WHAT TO DO: From the records below, copy each line in which the string "Adhes" occurs.

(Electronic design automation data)

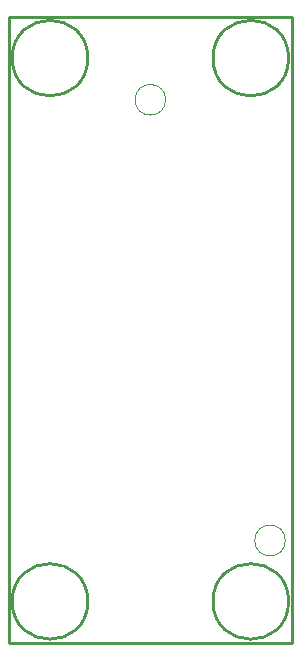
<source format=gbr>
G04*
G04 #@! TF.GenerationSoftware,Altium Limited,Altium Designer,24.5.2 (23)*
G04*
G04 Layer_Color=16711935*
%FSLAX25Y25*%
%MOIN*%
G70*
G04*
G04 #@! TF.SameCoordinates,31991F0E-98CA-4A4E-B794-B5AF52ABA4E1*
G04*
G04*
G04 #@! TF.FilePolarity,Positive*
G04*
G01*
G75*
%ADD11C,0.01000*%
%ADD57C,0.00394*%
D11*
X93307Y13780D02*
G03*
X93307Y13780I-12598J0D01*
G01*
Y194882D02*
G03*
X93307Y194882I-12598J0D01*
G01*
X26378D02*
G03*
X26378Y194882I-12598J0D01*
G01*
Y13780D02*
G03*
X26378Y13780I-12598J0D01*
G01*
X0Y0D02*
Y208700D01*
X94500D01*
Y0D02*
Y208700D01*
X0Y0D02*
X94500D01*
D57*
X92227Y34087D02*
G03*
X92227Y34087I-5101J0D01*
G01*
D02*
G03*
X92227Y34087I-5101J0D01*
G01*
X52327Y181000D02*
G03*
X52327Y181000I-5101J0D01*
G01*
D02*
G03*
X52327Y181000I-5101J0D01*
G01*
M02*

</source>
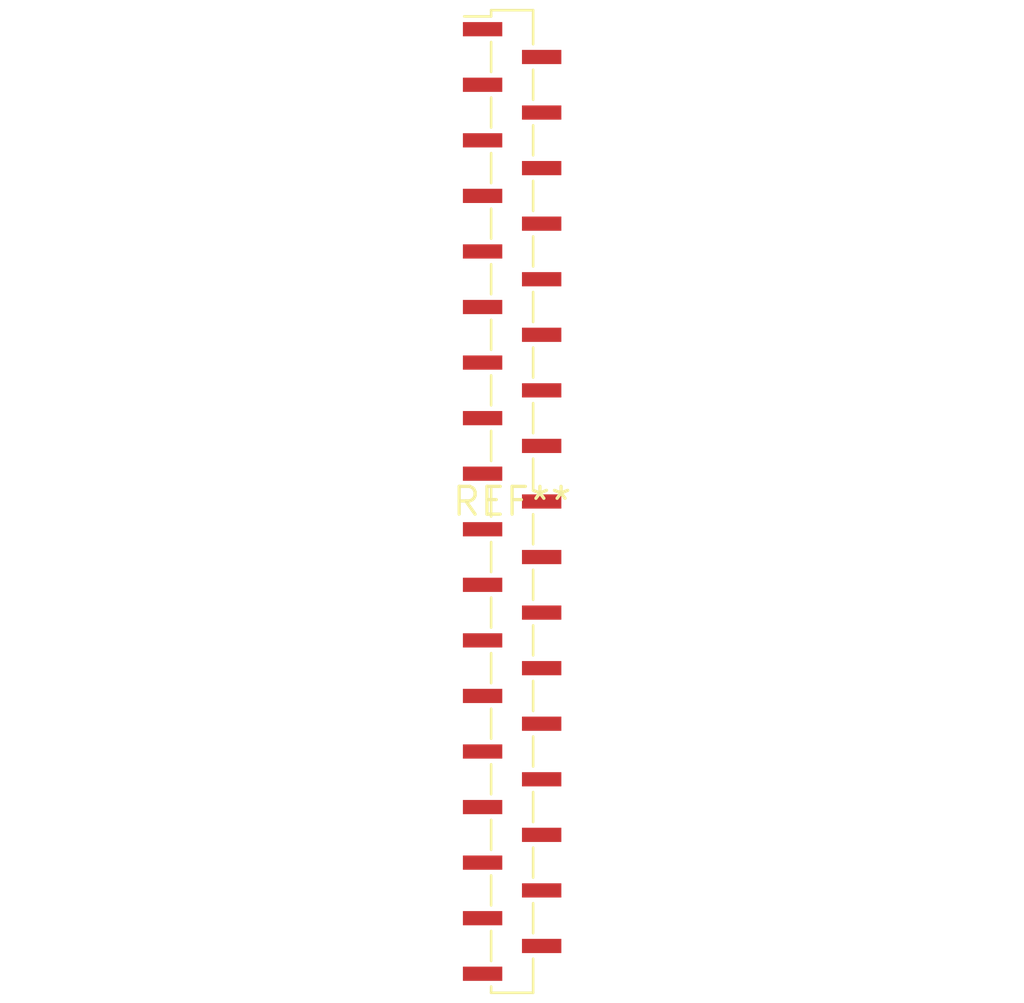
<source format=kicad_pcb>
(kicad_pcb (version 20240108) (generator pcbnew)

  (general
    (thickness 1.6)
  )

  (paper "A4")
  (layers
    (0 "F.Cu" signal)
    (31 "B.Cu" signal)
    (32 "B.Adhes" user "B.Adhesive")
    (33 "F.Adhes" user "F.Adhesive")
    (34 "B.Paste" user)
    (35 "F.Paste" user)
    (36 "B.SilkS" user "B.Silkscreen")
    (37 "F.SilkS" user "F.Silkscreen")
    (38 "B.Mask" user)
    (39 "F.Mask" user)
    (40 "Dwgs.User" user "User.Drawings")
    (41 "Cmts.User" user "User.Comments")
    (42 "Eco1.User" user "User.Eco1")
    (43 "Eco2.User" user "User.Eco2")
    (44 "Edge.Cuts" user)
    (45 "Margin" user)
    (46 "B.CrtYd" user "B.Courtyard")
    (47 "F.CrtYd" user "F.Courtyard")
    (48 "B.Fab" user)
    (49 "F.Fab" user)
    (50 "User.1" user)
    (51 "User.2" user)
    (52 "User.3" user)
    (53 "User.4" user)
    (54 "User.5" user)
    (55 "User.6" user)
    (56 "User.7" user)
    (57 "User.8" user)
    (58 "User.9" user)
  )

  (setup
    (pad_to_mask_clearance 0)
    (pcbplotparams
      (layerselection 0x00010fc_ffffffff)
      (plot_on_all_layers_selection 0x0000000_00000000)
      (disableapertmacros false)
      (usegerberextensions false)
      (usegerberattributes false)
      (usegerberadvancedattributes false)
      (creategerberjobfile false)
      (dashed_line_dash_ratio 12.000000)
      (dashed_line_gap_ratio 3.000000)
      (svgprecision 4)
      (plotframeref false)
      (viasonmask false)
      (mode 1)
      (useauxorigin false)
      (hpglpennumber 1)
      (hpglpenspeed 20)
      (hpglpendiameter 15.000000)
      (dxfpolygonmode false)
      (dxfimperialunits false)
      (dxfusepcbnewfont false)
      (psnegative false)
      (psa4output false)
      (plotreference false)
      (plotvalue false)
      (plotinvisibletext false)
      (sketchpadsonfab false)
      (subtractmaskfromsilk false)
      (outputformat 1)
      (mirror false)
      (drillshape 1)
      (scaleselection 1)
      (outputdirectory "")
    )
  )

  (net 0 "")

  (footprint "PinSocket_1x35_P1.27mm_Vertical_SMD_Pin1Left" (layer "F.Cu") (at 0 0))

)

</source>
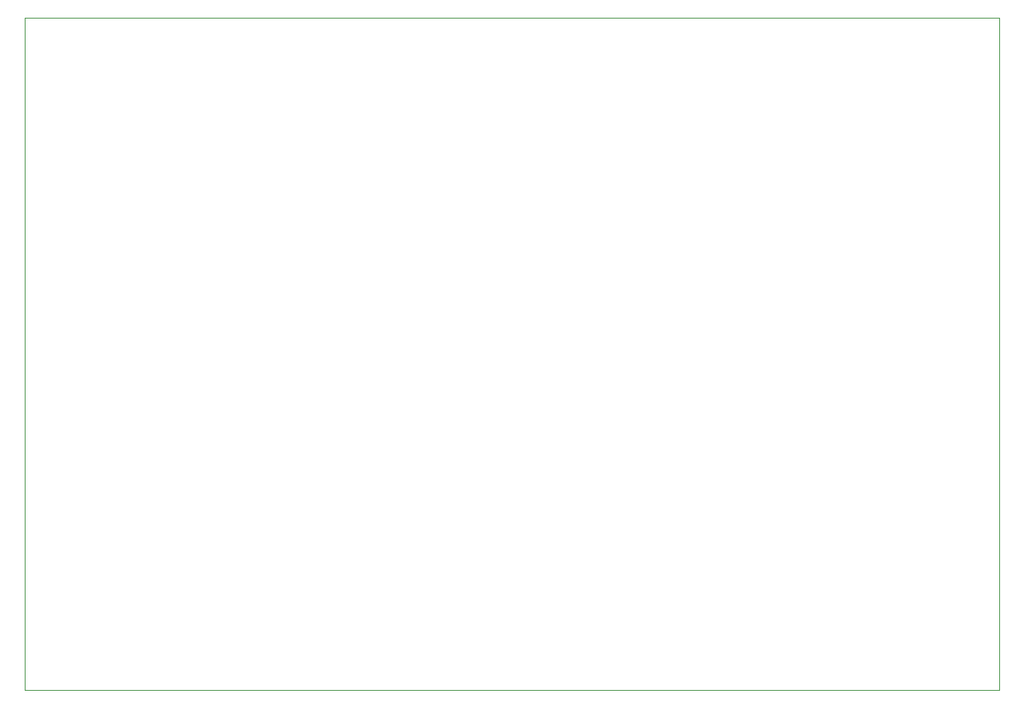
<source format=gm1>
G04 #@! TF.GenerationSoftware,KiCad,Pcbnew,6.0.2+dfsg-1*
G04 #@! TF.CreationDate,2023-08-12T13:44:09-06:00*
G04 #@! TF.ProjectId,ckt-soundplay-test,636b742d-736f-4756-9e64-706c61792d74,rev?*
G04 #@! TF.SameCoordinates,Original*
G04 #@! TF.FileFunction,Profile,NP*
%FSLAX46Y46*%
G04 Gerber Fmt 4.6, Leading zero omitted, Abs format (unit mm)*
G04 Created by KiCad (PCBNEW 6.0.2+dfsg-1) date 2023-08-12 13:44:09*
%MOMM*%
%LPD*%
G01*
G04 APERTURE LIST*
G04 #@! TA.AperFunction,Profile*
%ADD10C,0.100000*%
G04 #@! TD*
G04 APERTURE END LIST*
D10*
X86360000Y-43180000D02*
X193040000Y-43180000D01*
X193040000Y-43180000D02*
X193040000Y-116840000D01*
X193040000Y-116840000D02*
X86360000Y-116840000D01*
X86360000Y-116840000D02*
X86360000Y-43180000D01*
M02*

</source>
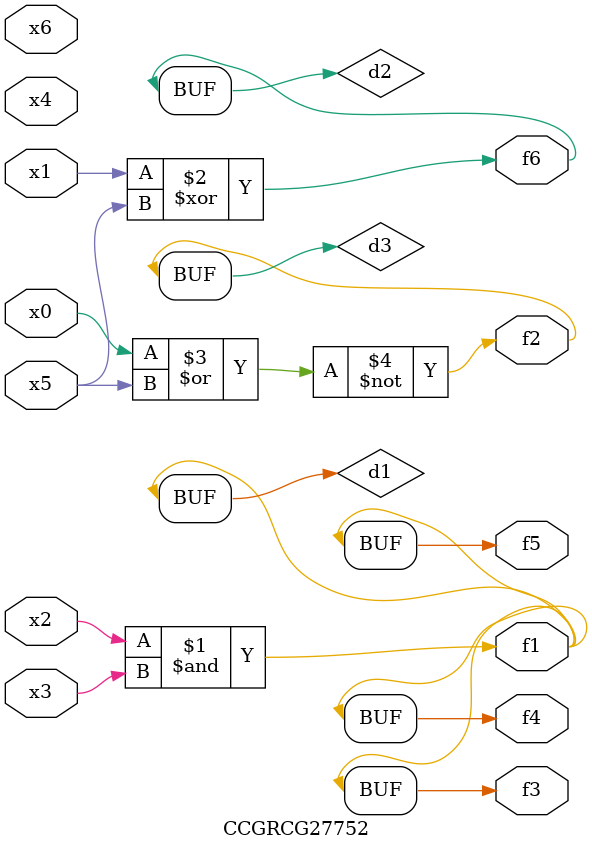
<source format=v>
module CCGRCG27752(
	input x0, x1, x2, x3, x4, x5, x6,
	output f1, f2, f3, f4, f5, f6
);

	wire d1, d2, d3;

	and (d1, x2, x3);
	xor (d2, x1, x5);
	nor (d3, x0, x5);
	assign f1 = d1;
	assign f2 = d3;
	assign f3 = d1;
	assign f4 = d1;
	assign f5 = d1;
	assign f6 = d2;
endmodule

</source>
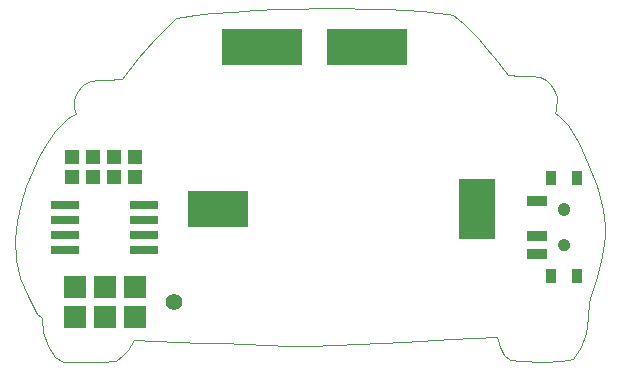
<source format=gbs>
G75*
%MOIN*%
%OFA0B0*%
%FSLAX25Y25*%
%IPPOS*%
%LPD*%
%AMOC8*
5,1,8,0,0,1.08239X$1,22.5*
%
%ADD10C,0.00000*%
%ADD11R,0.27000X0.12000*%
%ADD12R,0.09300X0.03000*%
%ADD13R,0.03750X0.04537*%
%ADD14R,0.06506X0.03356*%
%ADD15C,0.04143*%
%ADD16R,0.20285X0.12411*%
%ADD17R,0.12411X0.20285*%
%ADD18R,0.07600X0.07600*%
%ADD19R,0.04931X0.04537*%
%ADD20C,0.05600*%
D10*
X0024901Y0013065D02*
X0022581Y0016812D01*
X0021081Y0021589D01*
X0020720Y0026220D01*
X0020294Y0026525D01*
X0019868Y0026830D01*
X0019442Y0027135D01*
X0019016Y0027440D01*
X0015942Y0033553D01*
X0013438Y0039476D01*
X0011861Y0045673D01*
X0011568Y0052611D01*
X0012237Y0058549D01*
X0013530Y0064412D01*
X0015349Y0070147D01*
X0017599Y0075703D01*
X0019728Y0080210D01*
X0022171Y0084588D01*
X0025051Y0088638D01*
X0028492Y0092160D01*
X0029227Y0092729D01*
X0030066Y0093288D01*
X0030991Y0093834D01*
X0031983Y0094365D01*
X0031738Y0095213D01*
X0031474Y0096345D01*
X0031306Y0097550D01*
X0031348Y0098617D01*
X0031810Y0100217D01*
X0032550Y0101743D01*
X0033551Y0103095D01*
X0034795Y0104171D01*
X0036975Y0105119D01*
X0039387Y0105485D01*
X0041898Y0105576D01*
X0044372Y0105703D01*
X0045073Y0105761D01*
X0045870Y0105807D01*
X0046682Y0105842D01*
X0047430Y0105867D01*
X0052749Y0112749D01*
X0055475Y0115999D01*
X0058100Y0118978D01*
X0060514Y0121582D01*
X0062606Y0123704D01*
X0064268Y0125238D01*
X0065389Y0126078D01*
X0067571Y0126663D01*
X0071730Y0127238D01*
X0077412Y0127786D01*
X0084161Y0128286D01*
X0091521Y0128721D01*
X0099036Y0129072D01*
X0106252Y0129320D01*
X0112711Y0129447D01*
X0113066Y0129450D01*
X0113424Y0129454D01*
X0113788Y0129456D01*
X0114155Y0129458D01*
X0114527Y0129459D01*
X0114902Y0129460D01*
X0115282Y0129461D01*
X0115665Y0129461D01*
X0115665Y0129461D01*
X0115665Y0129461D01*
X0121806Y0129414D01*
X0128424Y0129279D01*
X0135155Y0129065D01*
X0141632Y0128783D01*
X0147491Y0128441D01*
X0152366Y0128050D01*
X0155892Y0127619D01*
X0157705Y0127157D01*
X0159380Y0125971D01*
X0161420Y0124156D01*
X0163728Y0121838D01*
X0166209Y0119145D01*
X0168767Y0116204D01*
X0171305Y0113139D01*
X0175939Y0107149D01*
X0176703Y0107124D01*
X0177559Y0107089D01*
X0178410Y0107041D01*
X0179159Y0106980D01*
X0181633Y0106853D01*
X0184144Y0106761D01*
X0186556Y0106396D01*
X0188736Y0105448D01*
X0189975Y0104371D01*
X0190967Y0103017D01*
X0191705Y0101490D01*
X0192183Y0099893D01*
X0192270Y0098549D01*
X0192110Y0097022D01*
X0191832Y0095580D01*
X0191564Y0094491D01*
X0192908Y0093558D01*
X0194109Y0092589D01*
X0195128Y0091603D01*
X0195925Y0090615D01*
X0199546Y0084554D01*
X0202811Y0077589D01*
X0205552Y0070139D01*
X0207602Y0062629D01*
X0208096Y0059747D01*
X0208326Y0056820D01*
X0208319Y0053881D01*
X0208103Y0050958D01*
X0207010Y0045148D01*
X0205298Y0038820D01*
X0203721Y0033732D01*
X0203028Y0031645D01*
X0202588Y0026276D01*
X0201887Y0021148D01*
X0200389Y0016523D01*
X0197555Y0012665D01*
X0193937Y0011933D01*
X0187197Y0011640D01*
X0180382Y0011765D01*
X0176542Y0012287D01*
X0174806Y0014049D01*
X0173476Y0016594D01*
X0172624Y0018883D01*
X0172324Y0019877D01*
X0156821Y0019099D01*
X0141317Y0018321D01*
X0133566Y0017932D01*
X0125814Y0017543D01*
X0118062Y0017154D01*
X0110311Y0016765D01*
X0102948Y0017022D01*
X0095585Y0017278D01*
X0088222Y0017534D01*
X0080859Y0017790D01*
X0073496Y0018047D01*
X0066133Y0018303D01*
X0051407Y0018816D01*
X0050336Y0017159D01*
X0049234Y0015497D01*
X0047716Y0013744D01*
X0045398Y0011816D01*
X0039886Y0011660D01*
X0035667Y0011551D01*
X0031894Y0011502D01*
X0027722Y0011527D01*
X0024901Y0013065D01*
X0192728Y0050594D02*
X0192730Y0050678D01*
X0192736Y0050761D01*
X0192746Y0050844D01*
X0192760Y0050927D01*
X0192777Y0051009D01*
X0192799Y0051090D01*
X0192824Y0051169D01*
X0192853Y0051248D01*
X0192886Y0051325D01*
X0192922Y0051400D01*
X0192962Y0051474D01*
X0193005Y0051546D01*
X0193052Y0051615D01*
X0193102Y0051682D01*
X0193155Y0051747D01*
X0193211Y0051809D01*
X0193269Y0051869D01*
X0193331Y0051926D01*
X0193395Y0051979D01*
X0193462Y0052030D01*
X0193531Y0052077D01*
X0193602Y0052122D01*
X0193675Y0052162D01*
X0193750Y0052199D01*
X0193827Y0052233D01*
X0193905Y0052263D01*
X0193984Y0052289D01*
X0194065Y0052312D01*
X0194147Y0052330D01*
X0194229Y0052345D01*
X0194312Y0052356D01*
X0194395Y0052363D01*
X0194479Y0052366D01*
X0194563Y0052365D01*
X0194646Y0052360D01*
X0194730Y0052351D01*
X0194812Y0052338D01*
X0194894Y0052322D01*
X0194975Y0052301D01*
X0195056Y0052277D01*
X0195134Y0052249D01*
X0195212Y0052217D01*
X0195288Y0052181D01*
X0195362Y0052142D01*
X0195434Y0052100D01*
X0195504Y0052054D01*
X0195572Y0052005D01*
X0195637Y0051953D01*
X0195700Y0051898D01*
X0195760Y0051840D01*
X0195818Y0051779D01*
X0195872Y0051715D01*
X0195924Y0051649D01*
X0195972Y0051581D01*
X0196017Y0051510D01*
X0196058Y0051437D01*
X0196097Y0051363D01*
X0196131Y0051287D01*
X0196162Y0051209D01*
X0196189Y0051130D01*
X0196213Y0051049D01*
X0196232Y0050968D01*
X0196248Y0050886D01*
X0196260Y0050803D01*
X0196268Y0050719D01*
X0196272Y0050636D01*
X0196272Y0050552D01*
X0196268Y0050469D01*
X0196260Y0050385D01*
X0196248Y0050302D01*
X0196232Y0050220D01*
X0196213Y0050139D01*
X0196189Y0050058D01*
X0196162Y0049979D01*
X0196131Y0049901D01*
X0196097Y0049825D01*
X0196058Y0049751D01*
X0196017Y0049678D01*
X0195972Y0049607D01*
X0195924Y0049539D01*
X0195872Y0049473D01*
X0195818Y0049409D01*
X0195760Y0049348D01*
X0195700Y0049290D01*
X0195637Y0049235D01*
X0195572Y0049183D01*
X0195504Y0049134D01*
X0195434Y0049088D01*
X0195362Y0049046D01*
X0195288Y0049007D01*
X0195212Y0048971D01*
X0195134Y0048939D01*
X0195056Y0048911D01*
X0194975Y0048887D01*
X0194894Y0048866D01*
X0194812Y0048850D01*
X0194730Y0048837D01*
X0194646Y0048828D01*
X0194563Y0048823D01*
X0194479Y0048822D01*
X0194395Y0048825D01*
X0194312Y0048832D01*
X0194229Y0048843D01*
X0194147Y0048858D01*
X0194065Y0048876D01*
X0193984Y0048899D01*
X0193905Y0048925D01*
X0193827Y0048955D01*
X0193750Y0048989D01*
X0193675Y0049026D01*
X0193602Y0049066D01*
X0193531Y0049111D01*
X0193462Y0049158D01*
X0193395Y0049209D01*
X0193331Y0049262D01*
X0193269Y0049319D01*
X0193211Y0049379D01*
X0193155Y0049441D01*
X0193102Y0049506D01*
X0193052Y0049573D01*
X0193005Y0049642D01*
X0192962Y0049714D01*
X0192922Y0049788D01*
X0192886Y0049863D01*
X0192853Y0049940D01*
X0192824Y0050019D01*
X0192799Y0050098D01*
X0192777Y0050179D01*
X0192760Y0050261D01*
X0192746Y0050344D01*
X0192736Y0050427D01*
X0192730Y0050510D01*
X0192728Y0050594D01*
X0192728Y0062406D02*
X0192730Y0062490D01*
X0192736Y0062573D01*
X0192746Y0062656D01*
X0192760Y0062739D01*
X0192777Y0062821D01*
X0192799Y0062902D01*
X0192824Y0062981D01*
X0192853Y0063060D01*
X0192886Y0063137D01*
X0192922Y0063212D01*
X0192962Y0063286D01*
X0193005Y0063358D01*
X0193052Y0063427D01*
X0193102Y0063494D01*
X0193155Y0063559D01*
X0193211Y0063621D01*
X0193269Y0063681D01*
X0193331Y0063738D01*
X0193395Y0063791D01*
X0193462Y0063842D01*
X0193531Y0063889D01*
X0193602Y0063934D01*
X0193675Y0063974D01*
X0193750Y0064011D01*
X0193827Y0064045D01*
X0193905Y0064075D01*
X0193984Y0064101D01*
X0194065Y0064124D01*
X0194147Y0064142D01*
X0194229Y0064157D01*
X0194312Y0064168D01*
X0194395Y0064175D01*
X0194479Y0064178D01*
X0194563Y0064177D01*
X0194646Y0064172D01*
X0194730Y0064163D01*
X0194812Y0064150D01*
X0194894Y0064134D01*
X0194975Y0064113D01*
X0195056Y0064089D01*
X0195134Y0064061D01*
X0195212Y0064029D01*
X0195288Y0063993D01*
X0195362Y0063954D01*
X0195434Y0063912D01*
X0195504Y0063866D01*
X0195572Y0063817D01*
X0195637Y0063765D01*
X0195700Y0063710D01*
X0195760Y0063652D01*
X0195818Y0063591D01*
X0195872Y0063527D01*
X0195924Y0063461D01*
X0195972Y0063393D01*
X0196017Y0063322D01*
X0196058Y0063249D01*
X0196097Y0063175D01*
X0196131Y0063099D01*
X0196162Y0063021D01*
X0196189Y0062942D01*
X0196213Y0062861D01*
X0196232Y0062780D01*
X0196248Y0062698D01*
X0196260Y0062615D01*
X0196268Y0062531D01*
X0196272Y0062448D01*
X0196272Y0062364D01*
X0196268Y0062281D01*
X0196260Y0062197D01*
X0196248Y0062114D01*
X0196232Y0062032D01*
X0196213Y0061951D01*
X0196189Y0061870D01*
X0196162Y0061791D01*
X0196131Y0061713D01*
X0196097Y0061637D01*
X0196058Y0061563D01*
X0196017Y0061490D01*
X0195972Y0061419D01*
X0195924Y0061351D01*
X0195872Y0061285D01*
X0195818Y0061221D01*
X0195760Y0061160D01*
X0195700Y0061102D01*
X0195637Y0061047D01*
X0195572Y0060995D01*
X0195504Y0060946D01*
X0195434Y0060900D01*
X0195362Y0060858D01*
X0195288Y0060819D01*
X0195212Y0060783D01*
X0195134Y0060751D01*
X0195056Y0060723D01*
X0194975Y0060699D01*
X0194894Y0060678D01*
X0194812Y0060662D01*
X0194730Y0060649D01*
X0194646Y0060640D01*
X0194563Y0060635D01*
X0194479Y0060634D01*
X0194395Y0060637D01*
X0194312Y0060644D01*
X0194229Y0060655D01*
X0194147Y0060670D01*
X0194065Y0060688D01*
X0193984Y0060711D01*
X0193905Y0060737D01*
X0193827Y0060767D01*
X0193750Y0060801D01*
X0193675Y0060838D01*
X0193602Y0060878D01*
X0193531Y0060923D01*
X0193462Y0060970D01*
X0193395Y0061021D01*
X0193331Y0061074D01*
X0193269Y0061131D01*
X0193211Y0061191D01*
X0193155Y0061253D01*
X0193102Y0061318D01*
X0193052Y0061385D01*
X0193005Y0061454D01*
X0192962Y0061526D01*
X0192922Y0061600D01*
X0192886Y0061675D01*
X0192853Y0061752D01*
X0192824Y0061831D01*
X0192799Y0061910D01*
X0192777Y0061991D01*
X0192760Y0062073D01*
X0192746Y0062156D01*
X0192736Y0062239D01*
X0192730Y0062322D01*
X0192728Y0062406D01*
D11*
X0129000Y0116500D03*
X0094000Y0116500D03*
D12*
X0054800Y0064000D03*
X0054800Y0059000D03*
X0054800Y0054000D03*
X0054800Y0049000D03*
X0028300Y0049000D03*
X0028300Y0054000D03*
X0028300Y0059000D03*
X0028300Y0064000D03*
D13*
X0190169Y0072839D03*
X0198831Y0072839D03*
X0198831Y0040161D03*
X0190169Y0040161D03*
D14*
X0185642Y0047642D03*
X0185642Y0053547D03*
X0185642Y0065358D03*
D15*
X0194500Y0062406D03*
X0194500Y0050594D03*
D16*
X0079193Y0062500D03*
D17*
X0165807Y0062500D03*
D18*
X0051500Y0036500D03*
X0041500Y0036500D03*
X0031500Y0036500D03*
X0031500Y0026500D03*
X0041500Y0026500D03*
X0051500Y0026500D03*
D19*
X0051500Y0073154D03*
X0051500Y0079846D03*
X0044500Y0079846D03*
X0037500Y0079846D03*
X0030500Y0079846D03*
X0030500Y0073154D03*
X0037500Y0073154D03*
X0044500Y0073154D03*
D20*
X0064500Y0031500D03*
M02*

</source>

REPLY TO THE EXERCISE:
    (32 "B.Adhes" user "B.Adhesive")
    (33 "F.Adhes" user "F.Adhesive")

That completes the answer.